We have estimated a Bayesian timetree of 4,705 mammal species integrating data from 72 genomes. The work was published today in Nature.

Bayesian estimation of evolutionary timelines is extremely expensive because the method relies on stochastic MCMC simulation. The new paper solves the computational hurdles by devising a strategy to separate the analysis into sub-steps. In a first step, MCMC sampling is carried out using the 72 genomes. The posterior distribution of divergence times in this step is then used as a prior to guide MCMC sampling using the full 4,705 species, which are further divided into 13 subtrees.

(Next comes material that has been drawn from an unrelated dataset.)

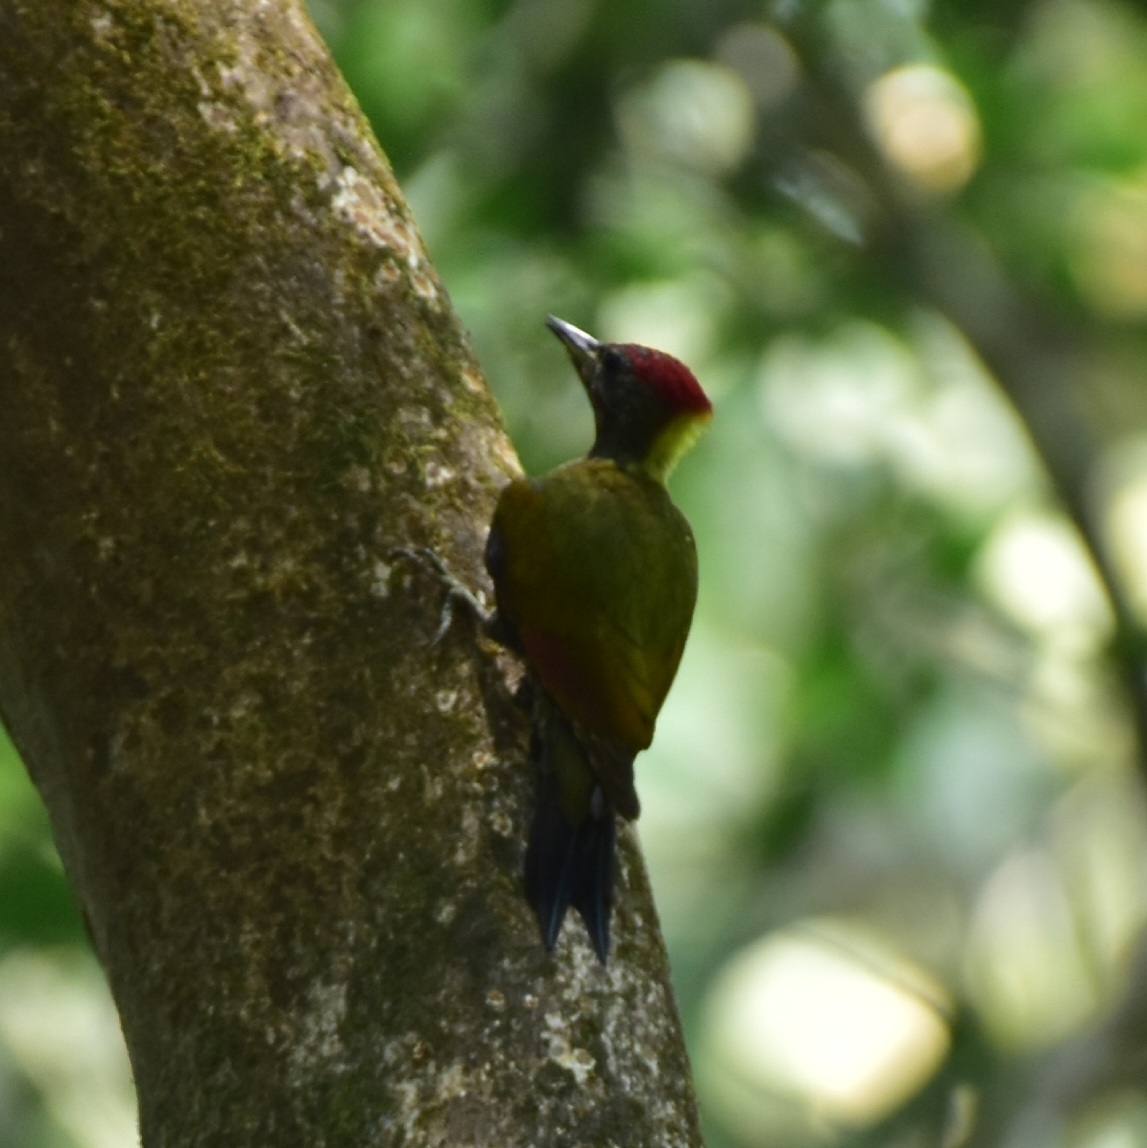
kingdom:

The use of complete genomes is advantageous because it helps reduce uncertainty in the divergence time estimates. In the case of mammals, this meant we could confidently date the time of origination of crown order groups to the Paleogene, after the K-Pg mass extinction, an issue that has been rather contentious for the best part of two decades.

The methodology we have developed is general and can be used to date other species-level phylogenies integrated with genomic data.

The co-first authors of the study are Sandra Álvarez-Carretero, who carried out the work as part of her PhD at QMUL and who is now at UCL, and Asif Tamuri, also from UCL. The co-corresponding authors are myself, and Phil Donoghue (Bristol University). The other co-authors are Matteo Battini (Bristol University), Fabricia Nascimento (Imperial College), Emily Carlisle (Bristol University), Robert Asher (Cambridge University) and Ziheng Yang (UCL).

The work was funded by the Biotechnology and Biological Sciences Research Council (BBSRC), UK.